### Exercise materials:
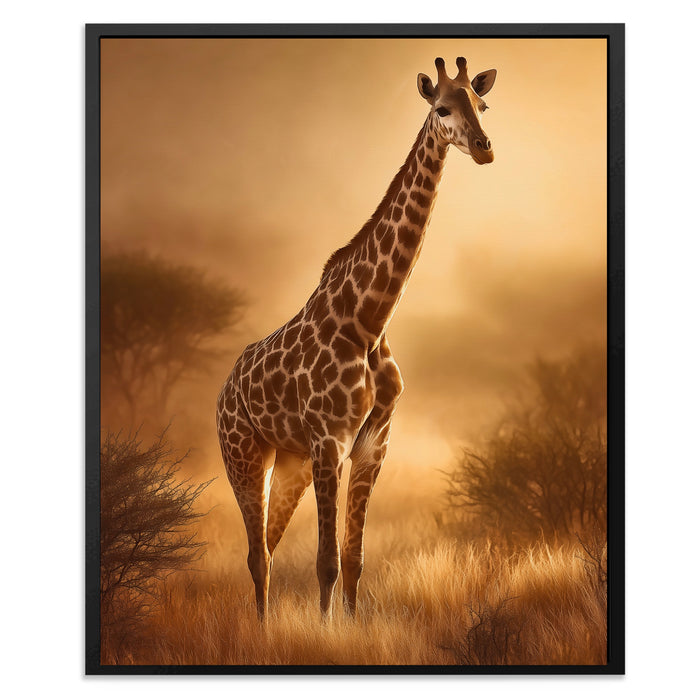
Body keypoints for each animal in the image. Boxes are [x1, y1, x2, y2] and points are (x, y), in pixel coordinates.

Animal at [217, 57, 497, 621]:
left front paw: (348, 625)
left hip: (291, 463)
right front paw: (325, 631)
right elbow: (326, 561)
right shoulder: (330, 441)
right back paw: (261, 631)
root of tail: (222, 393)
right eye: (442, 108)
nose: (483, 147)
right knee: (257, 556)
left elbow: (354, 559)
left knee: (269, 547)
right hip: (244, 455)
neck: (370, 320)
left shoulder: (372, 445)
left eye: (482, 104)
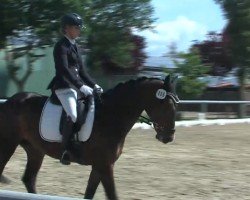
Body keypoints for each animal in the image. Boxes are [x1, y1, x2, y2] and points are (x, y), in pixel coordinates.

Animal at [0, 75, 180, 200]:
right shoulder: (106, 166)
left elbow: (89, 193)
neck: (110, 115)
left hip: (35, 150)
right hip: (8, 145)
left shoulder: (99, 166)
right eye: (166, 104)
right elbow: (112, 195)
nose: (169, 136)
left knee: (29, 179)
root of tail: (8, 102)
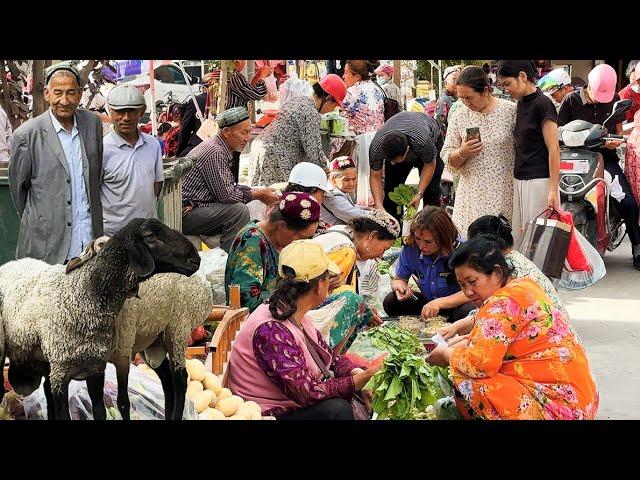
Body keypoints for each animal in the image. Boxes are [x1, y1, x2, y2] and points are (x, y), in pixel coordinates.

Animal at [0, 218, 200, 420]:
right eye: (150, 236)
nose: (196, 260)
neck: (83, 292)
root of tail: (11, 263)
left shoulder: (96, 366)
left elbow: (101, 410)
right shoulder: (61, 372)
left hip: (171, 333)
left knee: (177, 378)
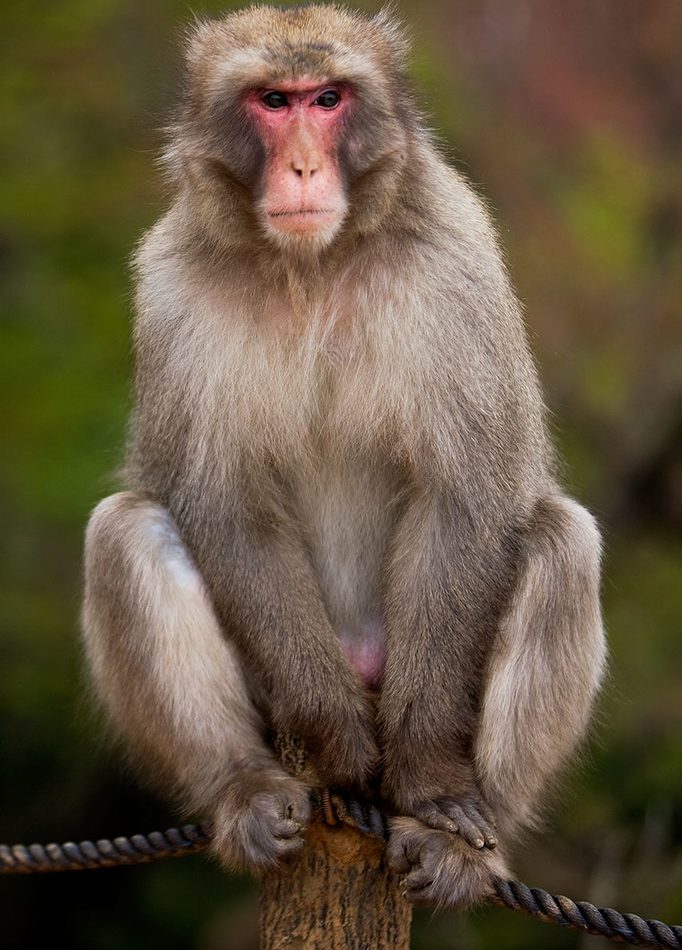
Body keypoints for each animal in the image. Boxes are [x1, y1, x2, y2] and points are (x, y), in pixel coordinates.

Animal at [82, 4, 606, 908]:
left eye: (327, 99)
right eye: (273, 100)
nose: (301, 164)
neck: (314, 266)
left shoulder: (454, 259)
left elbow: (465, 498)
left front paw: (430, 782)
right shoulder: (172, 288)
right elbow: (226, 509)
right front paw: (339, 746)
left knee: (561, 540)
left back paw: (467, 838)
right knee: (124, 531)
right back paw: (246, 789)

### Your assignment:
Every line of the listing must be reproduced exactly, though the pictures are to be left out.

### Your solution:
Body keypoints for each animal in the image. Boxes are [x1, y1, x2, y2] and points are (x, y), in pixel coordinates.

Animal at [217, 57, 497, 621]:
left front paw: (348, 625)
left hip: (291, 463)
right front paw: (325, 631)
right elbow: (326, 561)
right shoulder: (330, 441)
right back paw: (261, 631)
root of tail: (222, 393)
right eye: (442, 108)
nose: (483, 147)
right knee: (257, 556)
left elbow: (354, 559)
left knee: (269, 547)
right hip: (244, 455)
neck: (370, 320)
left shoulder: (372, 445)
left eye: (482, 104)
Body keypoints for each animal in the image. Boxes are [x1, y1, x2, y2] and points are (x, y), in pixel coordinates.

Animal at [0, 75, 180, 200]:
right shoulder: (106, 166)
left elbow: (89, 193)
neck: (110, 115)
left hip: (35, 150)
right hip: (8, 145)
left shoulder: (99, 166)
right eye: (166, 104)
right elbow: (112, 195)
nose: (169, 136)
left knee: (29, 179)
root of tail: (8, 102)
Body keypoints for each animal in the image. Boxes are [x1, y1, x2, y2] and points are (x, y), in pixel coordinates.

Animal at [0, 218, 200, 420]:
right eye: (150, 236)
nose: (196, 260)
neck: (83, 292)
root of tail: (11, 263)
left shoulder: (96, 366)
left elbow: (101, 410)
right shoulder: (61, 372)
left hip: (171, 333)
left knee: (177, 378)
Body keypoints for each animal in the image. Boxes are [x1, y1, x2, y2] and points are (x, y), in pixel coordinates.

Animal at [82, 4, 606, 908]:
left eye: (327, 99)
right eye: (273, 100)
nose: (301, 164)
neck: (314, 266)
left shoulder: (454, 259)
left elbow: (465, 498)
left front paw: (430, 782)
right shoulder: (172, 288)
right elbow: (226, 509)
right front paw: (339, 746)
left knee: (561, 540)
left back paw: (467, 838)
right knee: (124, 531)
right back paw: (246, 789)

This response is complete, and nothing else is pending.